WHAT THE TASK REQUIRES: What lines in the entries below contain the word "content"? Copy all of them.

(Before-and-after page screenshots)
____________________

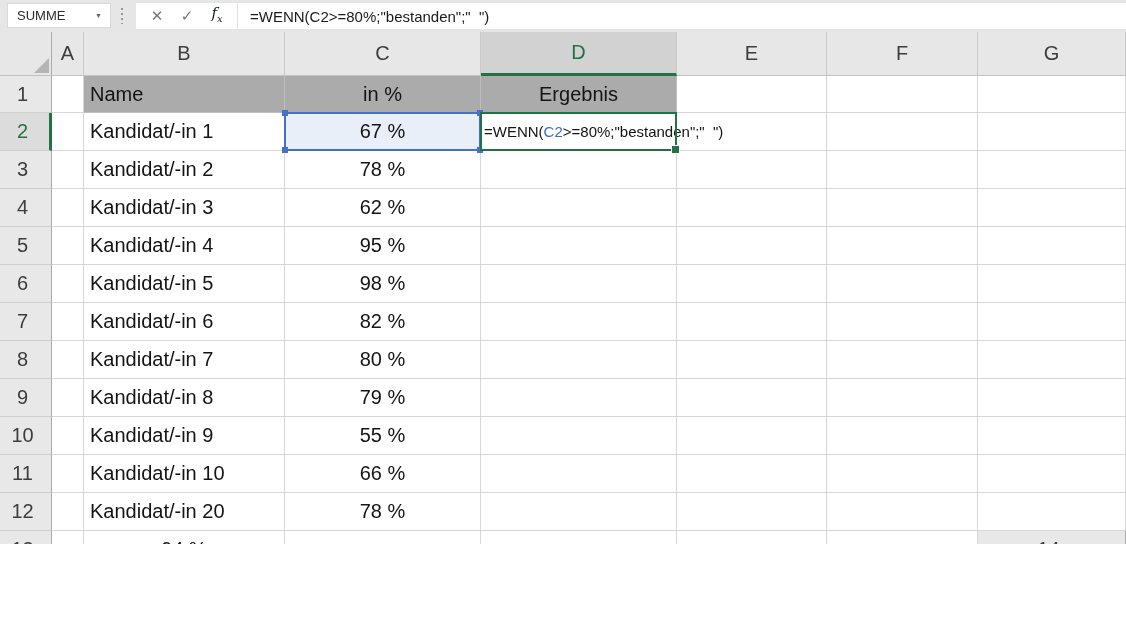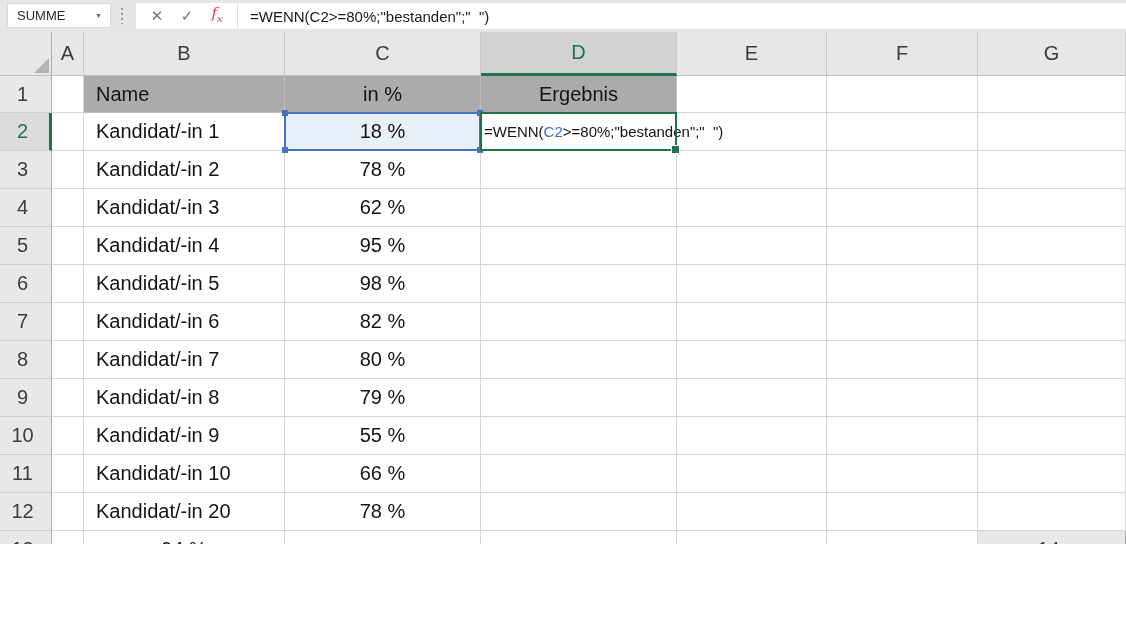--- a/index.html
+++ b/index.html
@@ -10,42 +10,42 @@
   .topbar{position:absolute;left:0;top:0;width:1126px;height:32px;background:#E6E6E6;}
   .namebox{position:absolute;left:7px;top:3px;width:104px;height:25px;background:#fff;
            border:1px solid #D9D9D9;display:flex;align-items:center;box-sizing:border-box;}
   .namebox .txt{flex:1;padding-left:9px;font-size:13px;color:#2b2b2b;}
   .namebox .arr{font-size:7px;color:#666;padding-right:8px;}
   .dots{position:absolute;left:121px;top:8px;width:2px;height:16px;
         background:repeating-linear-gradient(to bottom,#9a9a9a 0 2px,transparent 2px 5px);}
   .fwrap{position:absolute;left:136px;top:3px;width:990px;height:26px;background:#fff;
          display:flex;align-items:center;}
   .fbtn{width:30px;text-align:center;color:#757575;font-size:15px;line-height:26px;}
-  .fx{font-family:"DejaVu Serif",serif;font-style:italic;color:#ef4444;}
+  .fx{font-family:"DejaVu Serif",serif;font-style:italic;color:#0f172a;}
   .fx sub{font-size:10px;}
   .fdiv{width:1px;height:26px;background:#E1E1E1;margin-left:5px;}
   .ftext{margin-left:12px;font-size:15px;color:#1a1a1a;white-space:pre;}
 
   
   .sheet{position:absolute;left:0;top:32px;display:grid;
          grid-template-columns:52px 32px 201px 196px 196px 150px 151px 148px;
          grid-template-rows:44px 37px repeat(13,38px) 27px;}
   .sheet>div{box-sizing:border-box;}
   .corner{background:#E7E7E7;border-right:1px solid #ABABAB;border-bottom:1px solid #C2C2C2;position:relative;}
   .corner:after{content:"";position:absolute;right:2px;bottom:2px;width:0;height:0;
                 border-left:15px solid transparent;border-bottom:15px solid #B5B5B5;}
   .ch{background:#E7E7E7;border-right:1px solid #C9C9C9;border-bottom:1px solid #C2C2C2;
       display:flex;align-items:center;justify-content:center;font-size:20px;color:#3d3d3d;}
   .ch.sel{background:#D2D2D2;color:#217346;border-bottom:3px solid #217346;}
   .rh{background:#E8E8E8;border-right:1px solid #ABABAB;border-bottom:1px solid #CFCFCF;
       display:flex;align-items:center;justify-content:center;font-size:20px;color:#3d3d3d;padding-right:6px;}
   .rh.sel{background:#DCDCDC;color:#217346;border-right:3px solid #217346;padding-right:4px;}
   .c{background:#fff;border-right:1px solid #D6D6D6;border-bottom:1px solid #D6D6D6;
      display:flex;align-items:center;font-size:20px;color:#141414;}
-  .left{padding-left:12px;}
+  .left{padding-left:6px;}
   .ctr{justify-content:center;}
   .hdr{background:#ABABAB;border-right:1px solid #BDBDBD;border-bottom:1px solid #BDBDBD;}
 
   
   .refcell{position:relative;background:#E9EFF8;z-index:2;}
   .refbox{position:absolute;inset:-1px;border:2px solid #4472C4;z-index:3;pointer-events:none;}
   .hd{position:absolute;width:6px;height:6px;background:#4472C4;z-index:4;}
   .hd.tl{left:-3px;top:-3px;}.hd.tr{right:-3px;top:-3px;}
   .hd.bl{left:-3px;bottom:-3px;}.hd.br{right:-3px;bottom:-3px;}
 
@@ -95,21 +95,21 @@
     <div class="c hdr ctr">in %</div>
     <div class="c hdr ctr">Ergebnis</div>
     <div class="c"></div>
     <div class="c"></div>
     <div class="c"></div>
 
     <div class="rh sel">2</div>
     <div class="c"></div>
     <div class="c left">Kandidat/-in 1</div>
     <div class="c ctr refcell">
-      <span>18 %</span>
+      <span>67 %</span>
       <span class="refbox"></span>
       <span class="hd tl"></span>
       <span class="hd tr"></span>
       <span class="hd bl"></span>
       <span class="hd br"></span>
     </div>
     <div class="c selcell">
       <span class="d2t"><span>=WENN(</span><span class="blue">C2</span><span>&gt;=80%;"bestanden";"  ")</span></span>
       <span class="selbox"></span>
       <span class="fillh"></span>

____________________

REPLY TO THE TASK:
   .corner:after{content:"";position:absolute;right:2px;bottom:2px;width:0;height:0;
       display:flex;align-items:center;justify-content:center;font-size:20px;color:#3d3d3d;}
       display:flex;align-items:center;justify-content:center;font-size:20px;color:#3d3d3d;padding-right:6px;}
   .ctr{justify-content:center;}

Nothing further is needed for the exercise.